De l’énergie à revendre, il y en a toujours dans les chorégraphies que Neumeier destine au Bundesjugendballett, cette compagnie de très jeunes danseurs qui y effectuent un bref stage de deux ans, en début de vie professionnelle, et y acquièrent un véritable bagage scénique en s’intégrant, sans hiérarchie, à des chorégraphies de grand format. Des danseurs qui, c’est la règle du jeu, ne restent jamais bien longtemps dans l’ensemble, d’où une compagnie dont la physionomie se renouvelle en permanence, mais dont toutes les promotions ont en commun un enthousiasme communicatif et un inépuisable potentiel cinétique, qui mérite toujours le déplacement. Neumeier en profite aussi pour faire passer, par le truchement toujours sincère de ces jeunes recrues venues du monde entier, de touchants messages d’humanisme et de tolérance, qui, a fortiori dans le contexte actuel, restent d’une urgence fondamentale.


Variations brillantes sur la mémoire du spectacle américain de l’entre‑deux‑guerres, Shall we dance? rend hommage à tout un art de danser pour le plaisir, mais aussi à une créativité qui bouscule les repères, au fil des trépidantes Roaring Twenties. Les tableaux s’enchaînent sur des musiques de Gershwin et de Ravel, interprétées pour la plupart en direct par un petit ensemble de chambre, placé côté jardin. Là encore, de jeunes musiciens, parfois acculés à leurs limites par de périlleux arrangements pour effectif réduit, mais qui apportent à la soirée une sympathique dose de vivacité supplémentaire.

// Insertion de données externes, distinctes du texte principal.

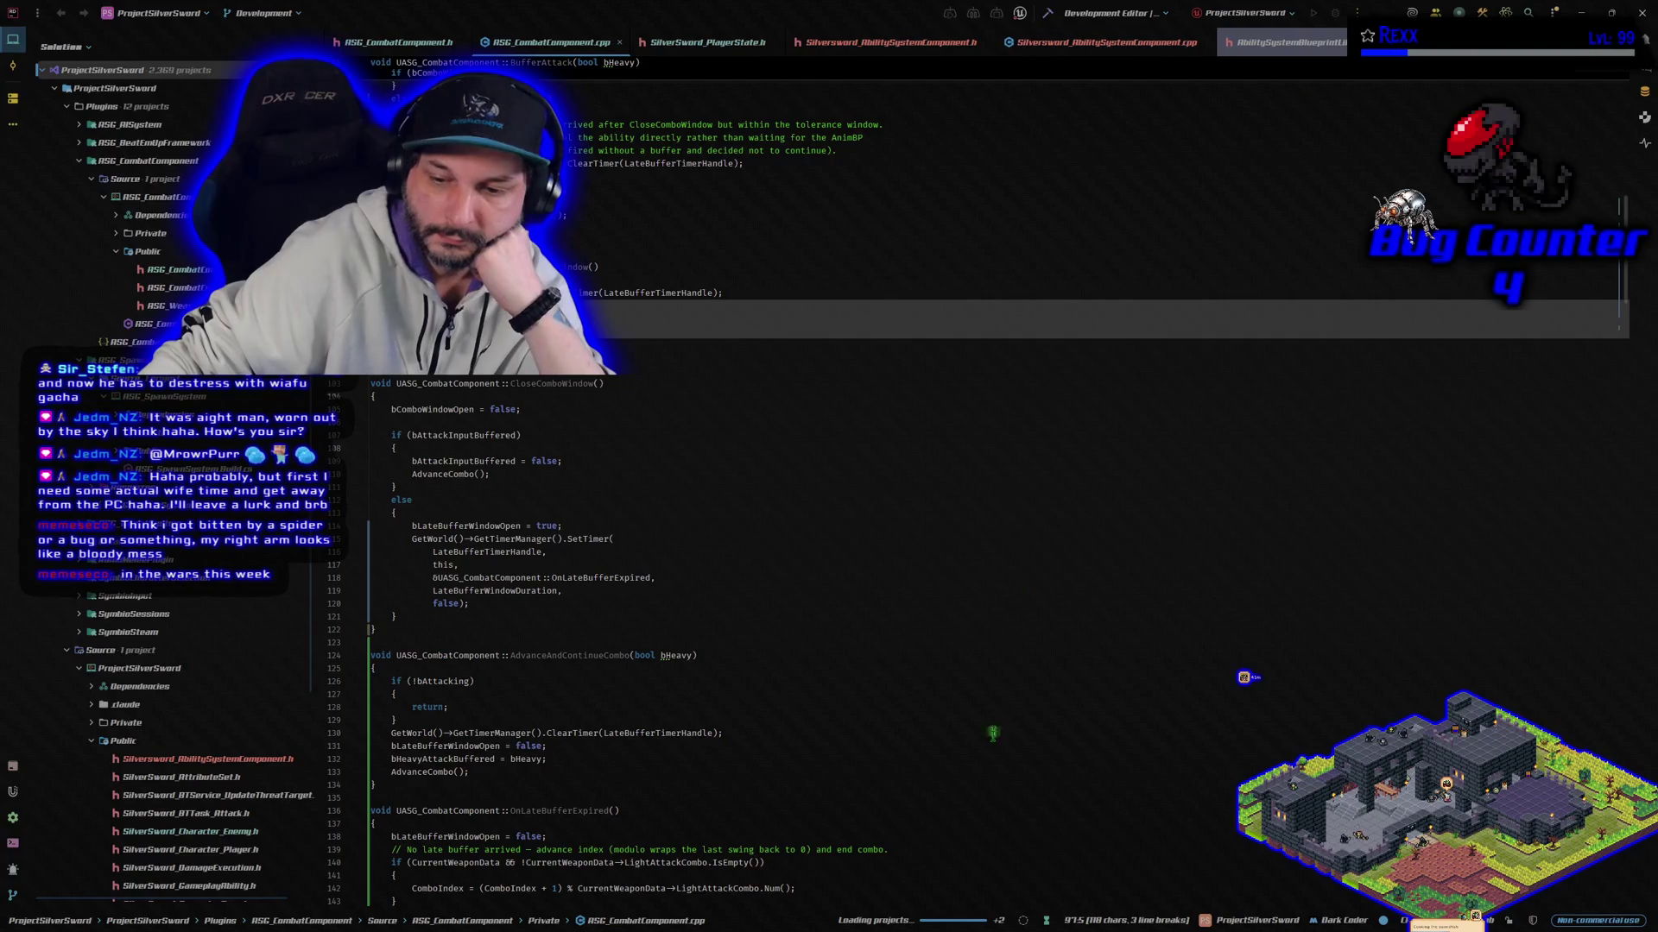
Step: Build the project in Rider and run a second build after it succeeds
{"action": "left_click", "coordinate": [974, 922]}
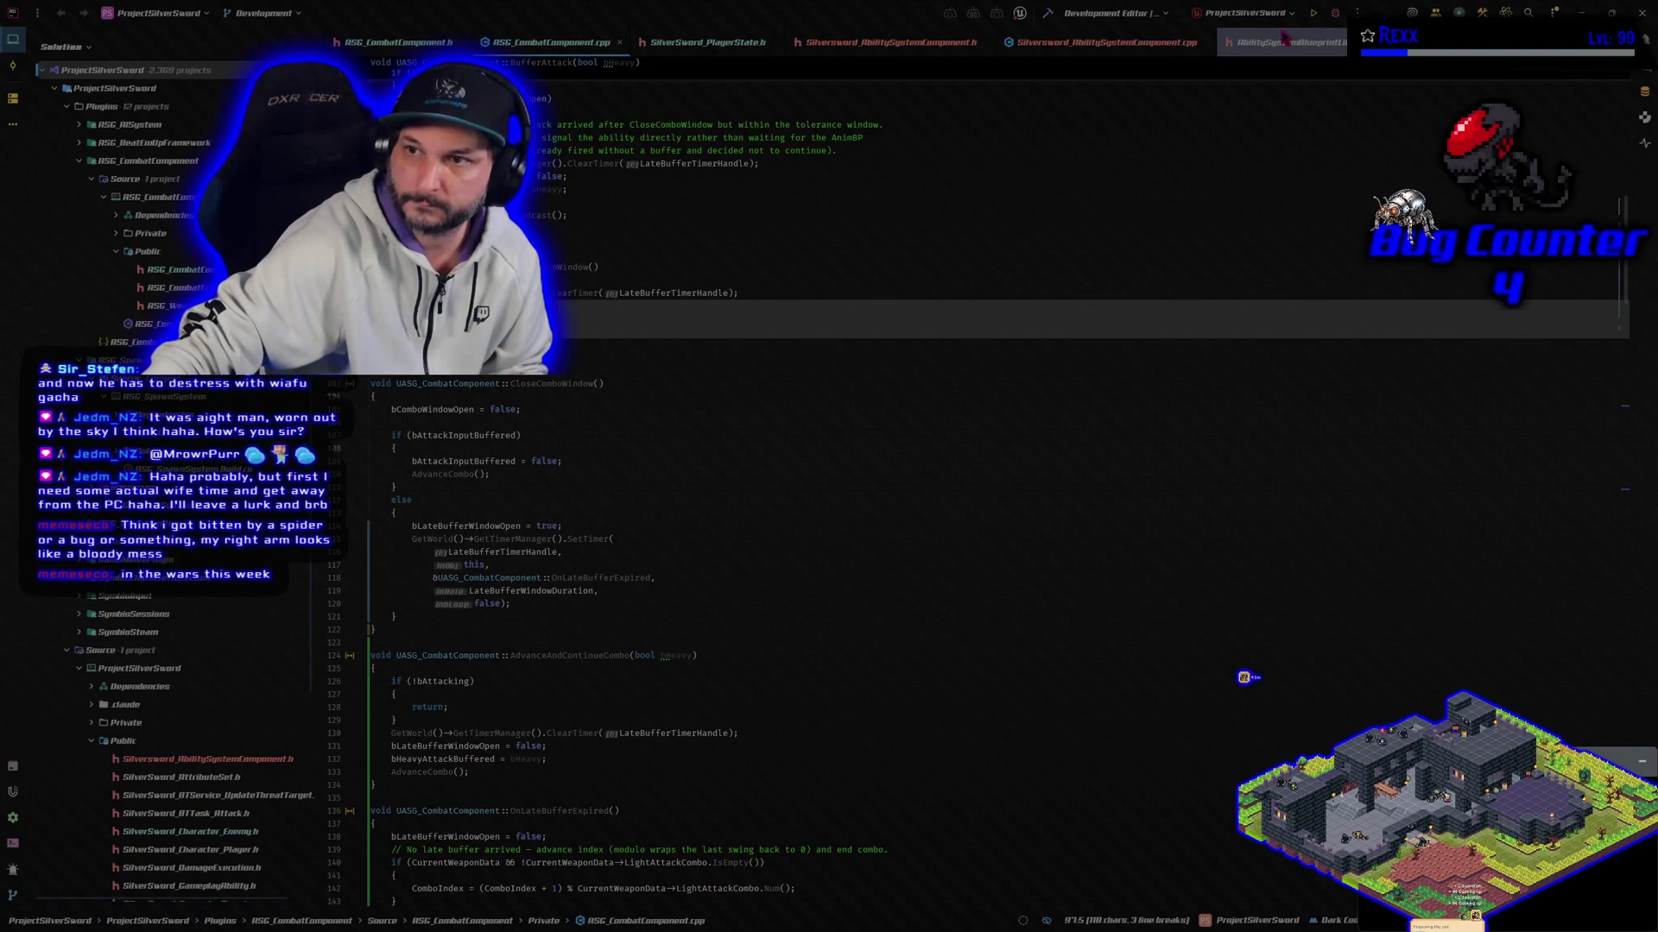
{"action": "left_click", "coordinate": [1047, 15]}
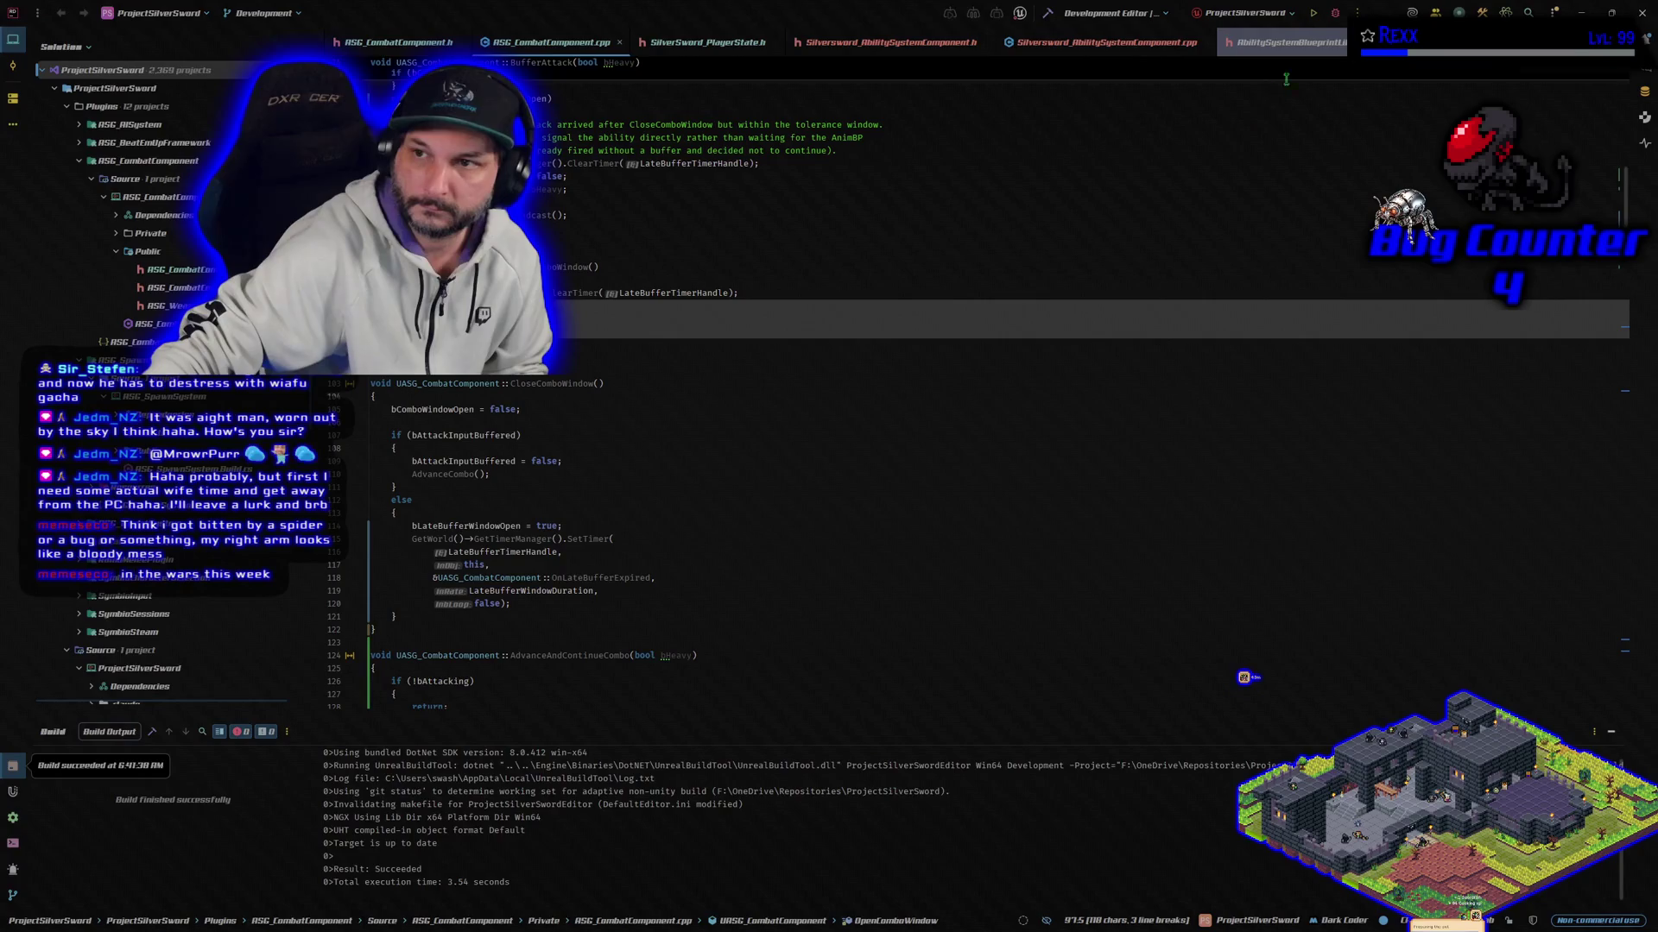
{"action": "left_click", "coordinate": [1335, 15]}
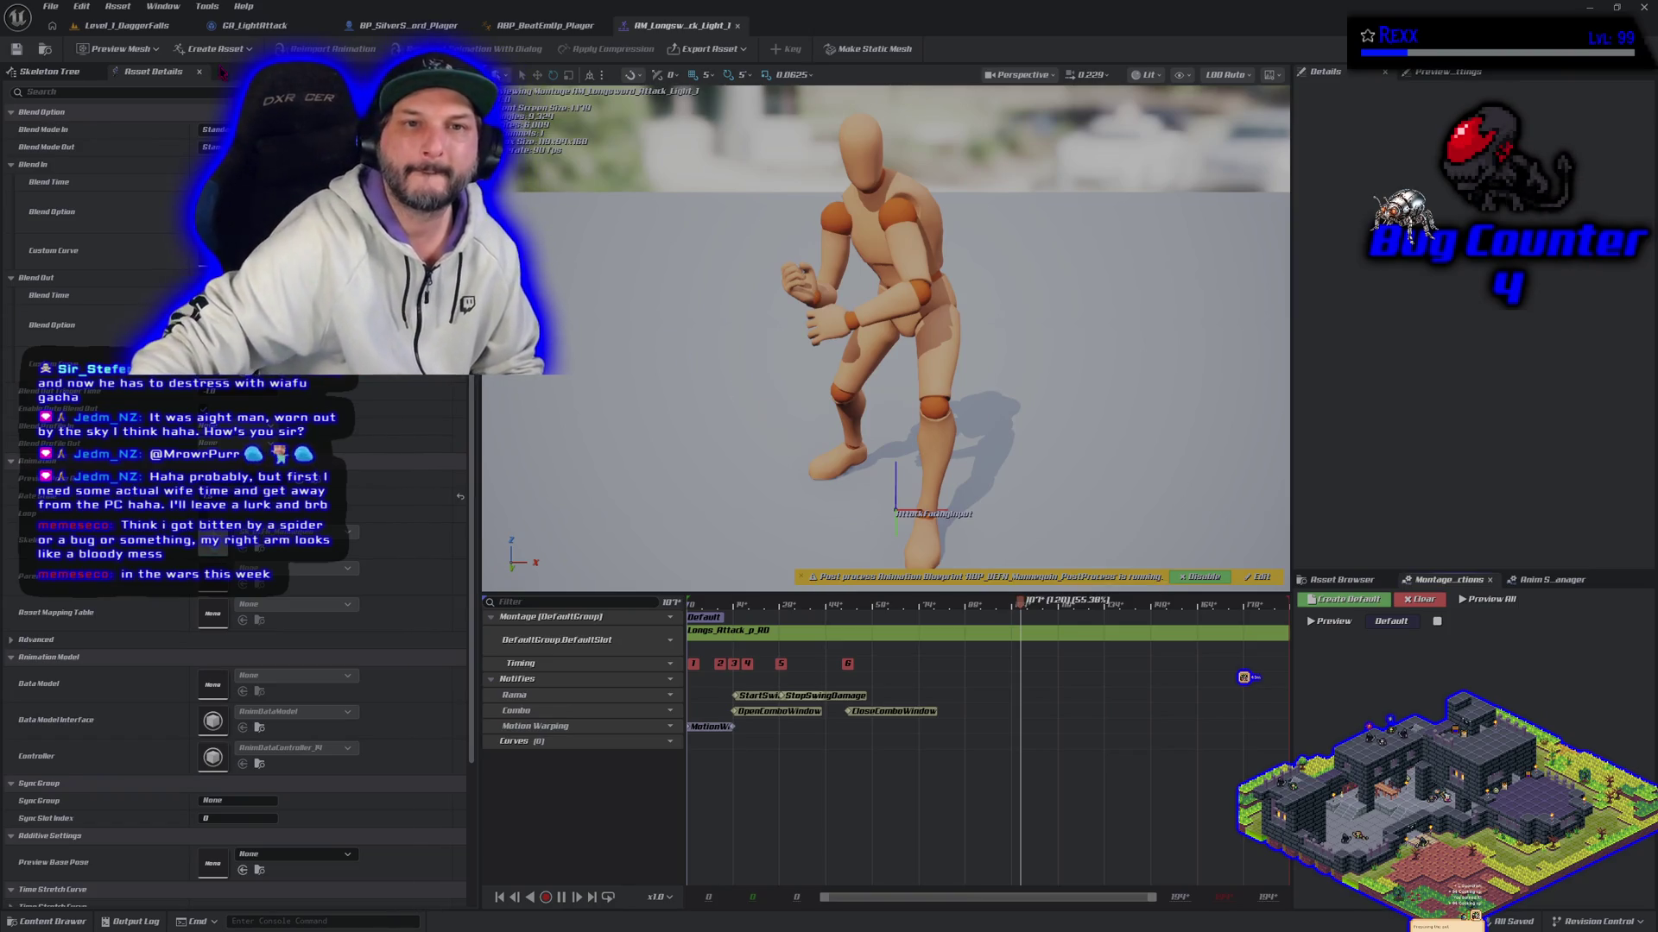
Step: Switch to Level_1_DaggerFalls and launch a Windows Package Project run
{"action": "left_click", "coordinate": [245, 31]}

Mais l’hédonisme américain longuement célébré ici est né d’un cauchemar mondial – la Grande Guerre – avant de basculer vers un autre, laissant la soirée encadrée par deux tableaux guerriers d’une violence prégnante. Un mélange de plaisir et de douleur remarquablement incarné par l’ensemble des interprètes, parmi lesquels figurent aussi quelques danseurs du Hamburger Kammerballett, compagnie fondée en 2022 par Edvin Revazov pour permettre à de jeunes danseurs ukrainiens exilés de continuer à travailler. Une actualité révoltante qui s’insinue décidément partout, jusque dans cette apparition absurde d’une danseuse fanatisée, surgissant plusieurs fois comme un cheveu sur la soupe pour clamer d’un air vaguement hagard : « Make America great again », une casquette rouge vissée sur la tête. Mais aussi de merveilleux moments de bonheur préservé, dont la jolie prestation d’Oskar Weissel‑Hetzel, 22 ans, dans le rôle d’Oskar, personnage turbulent et vif comme un Fred Astaire, mais avec aussi de délicieux aspects rêveurs de collégien ébouriffé à peine réveillé, souvent en pyjama, empreints d’une sincérité et d’un charme désarmants.



(© Kiran West)


Il était prévu de conclure avec la Scala de Milan et d’autres aspects de Nijinski, mais finalement c’est Epilog qui s’est invité, l’ultime ballet de Neumeier conçu pour le Hamburg Ballett, en guise de cadeau d’adieu après cinquante et une années de direction. Une œuvre forcément, vu les circonstances, un peu crépusculaire, nimbée d’une évidente nostalgie, et qui a remporté à Hambourg un succès dont on ne sait trop s’il relève avant tout de l’immense estime et de la gratitude vouées au maître, ou bien d’une véritable compréhension de ce que Neumeier a voulu dire dans ce ballet long et mystérieux.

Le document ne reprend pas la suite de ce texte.